From the start, people in the crowd knew they were in for a treat.
As soon as Gayle K. Porter, a clinical psychologist, walked up onstage to begin her Friday morning talk—titled “We Need a Revolution: Combating Stress and Depression in the Workplace,” sponsored by the National Library of Medicine—she queued music and told the 200-plus crowd at JCLC to get up off their seats because, she said, “You can’t have a revolution sitting down.”
What followed was an entertaining, somber, and often funny discussion about women’s health, particularly within communities of color.
Porter—coauthor of Prime Time: The African American Woman’s Complete Guide to Midlife Health and Wellness—identified the key characteristics of an unhealthy workplace (negative, demeaning, disrespectful, uncaring, etc.) and said that, per year, more than 1 million absences from work in the US are stress related, equaling $180 billion in lost productivity nationwide. “If you’re a manager who has a person on staff who is often absent,” she said, “that person could just be a bad employee, but most often it’s because he or she is stressed.”
The first step, Porter said, is to acknowledge our stressors in order to better manage what we do have control over.
And yet, as we grow older, stress levels continue to rise because many women are now in management positions and are stuck in the sandwich generation in which “we’re taking care of big momma, our children, and our children’s children,” she said, adding that this is especially problematic for Latinas, many of whom may have language barriers and are doing all the caretaking in isolation.
For librarians in particular, Porter said, budget cuts, digital competition, public misperceptions, and rising demands have all been workplace stressors. That’s why librarians must tell their churches, temples, synagogues, and mosques “what it is you do,” she said. “When you start telling your stories—and you can’t leave it to others to tell it for you—it will be a different story than what people in the public know.”
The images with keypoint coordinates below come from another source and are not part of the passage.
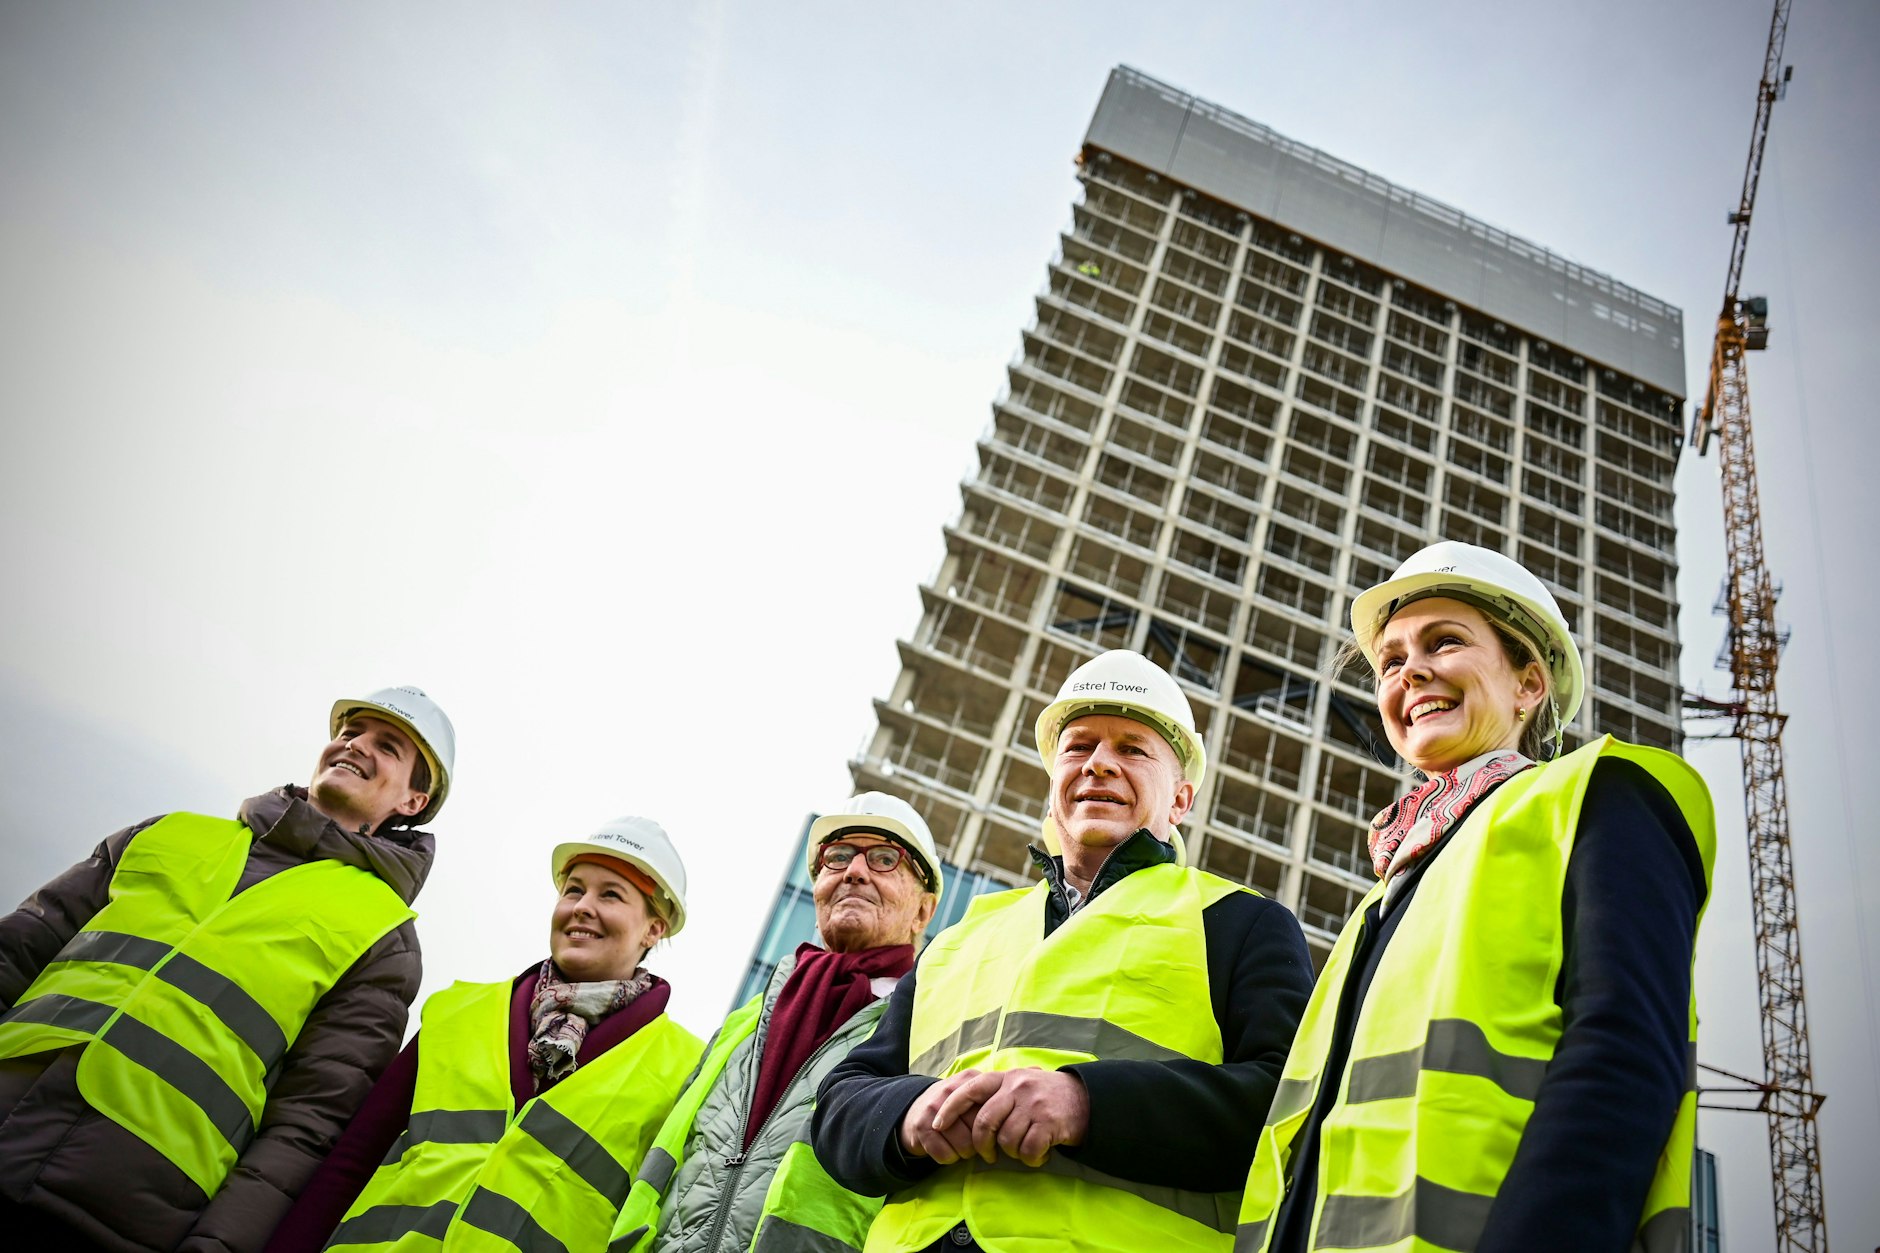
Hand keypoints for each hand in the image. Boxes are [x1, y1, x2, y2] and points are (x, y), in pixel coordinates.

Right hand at [900, 1070, 995, 1163]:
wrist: (916, 1111)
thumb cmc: (958, 1108)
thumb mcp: (977, 1093)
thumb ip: (1002, 1091)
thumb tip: (1035, 1077)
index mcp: (969, 1081)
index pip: (993, 1110)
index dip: (997, 1127)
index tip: (996, 1133)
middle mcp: (950, 1090)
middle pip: (980, 1130)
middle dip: (981, 1143)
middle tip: (977, 1143)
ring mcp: (934, 1108)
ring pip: (965, 1146)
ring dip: (966, 1153)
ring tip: (963, 1147)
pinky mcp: (921, 1127)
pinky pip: (946, 1155)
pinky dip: (949, 1158)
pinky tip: (948, 1150)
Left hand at [941, 1067, 1089, 1167]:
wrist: (1087, 1099)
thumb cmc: (1047, 1096)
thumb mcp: (1021, 1084)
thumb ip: (998, 1093)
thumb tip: (964, 1108)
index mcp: (1007, 1078)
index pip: (970, 1089)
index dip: (950, 1108)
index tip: (937, 1124)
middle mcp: (1017, 1087)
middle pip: (984, 1122)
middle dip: (983, 1145)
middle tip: (989, 1155)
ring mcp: (1033, 1104)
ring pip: (1006, 1140)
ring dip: (1014, 1152)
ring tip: (1025, 1148)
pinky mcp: (1048, 1122)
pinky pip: (1028, 1149)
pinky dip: (1032, 1158)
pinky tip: (1040, 1153)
Porter also addressed how stress has an effect on the high levels of obesity within communities of color. “It’s killing us,” she said. While she admitted that she has had to cut back on her own vice—Almond Joys (“I could eat them every day”)—Porter said that one way she fights the urge is by having a support person to help keep her on track. That person is her colleague and friend Marilyn Gaston (who was also scheduled to appear at the talk but was unable to attend because of a recent auto accident).
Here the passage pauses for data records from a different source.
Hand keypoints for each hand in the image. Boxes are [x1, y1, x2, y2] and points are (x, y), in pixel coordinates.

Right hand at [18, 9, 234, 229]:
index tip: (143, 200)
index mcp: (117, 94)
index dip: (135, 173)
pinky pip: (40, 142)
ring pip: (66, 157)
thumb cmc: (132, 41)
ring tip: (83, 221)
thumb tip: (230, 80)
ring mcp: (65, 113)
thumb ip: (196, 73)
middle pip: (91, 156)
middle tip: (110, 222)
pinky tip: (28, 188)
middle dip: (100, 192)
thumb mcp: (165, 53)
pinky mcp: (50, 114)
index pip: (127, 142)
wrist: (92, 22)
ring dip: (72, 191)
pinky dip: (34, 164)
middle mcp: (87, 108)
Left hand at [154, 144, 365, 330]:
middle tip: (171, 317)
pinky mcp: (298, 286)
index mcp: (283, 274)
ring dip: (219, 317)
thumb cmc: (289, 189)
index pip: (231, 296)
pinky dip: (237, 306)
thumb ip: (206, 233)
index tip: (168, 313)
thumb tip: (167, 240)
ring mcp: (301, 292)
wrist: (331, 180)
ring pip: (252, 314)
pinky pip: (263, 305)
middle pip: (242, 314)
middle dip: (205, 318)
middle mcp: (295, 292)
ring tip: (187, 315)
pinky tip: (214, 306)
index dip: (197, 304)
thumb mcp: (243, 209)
In communities of color, there is “so much shame when it comes to talking about stress,” she said, often because of cultural issues and expectations. She cited statistics summarized by the US Office of Minority Health that found Asian American Pacific Islander women living in the US and who are 65 or older have the highest rates of suicide within that age group.
Knowing the signs of stress matters, Porter said. People won’t tell you they’re depressed because “often they don’t even know it.” Then she added, “But every night has a day that goes with it.”
For managers, improvements may include allowing for flexible work schedules, implementing zero-tolerance policies against harassment, and setting up good employee assistance programs (EAPs) to deal with mental health issues.
But the biggest change has to come from lifestyle changes. She recommended that women especially “take care of you while caring for others” and suggested the following techniques to help manage stress:
- meditation or prayer as a way to “get your head ready”
- deep breathing
- yoga and tai chi
- a balanced diet
- scheduled personal time outs
- a time-management program
- muscle relaxation
- counseling or therapy
- positive laughter
- keeping your distance from negative people (Advice: “If you go on vacation with your spouse or partner and come back more stressed, then next vacation, leave them at home.”)
Porter concluded her talk with “Poem for Flight,” by Becky Birtha, which includes the following lines: “And whatever it is that holds you /whatever it is you think you cannot live without/ the time has come to open your hands and / let it go.”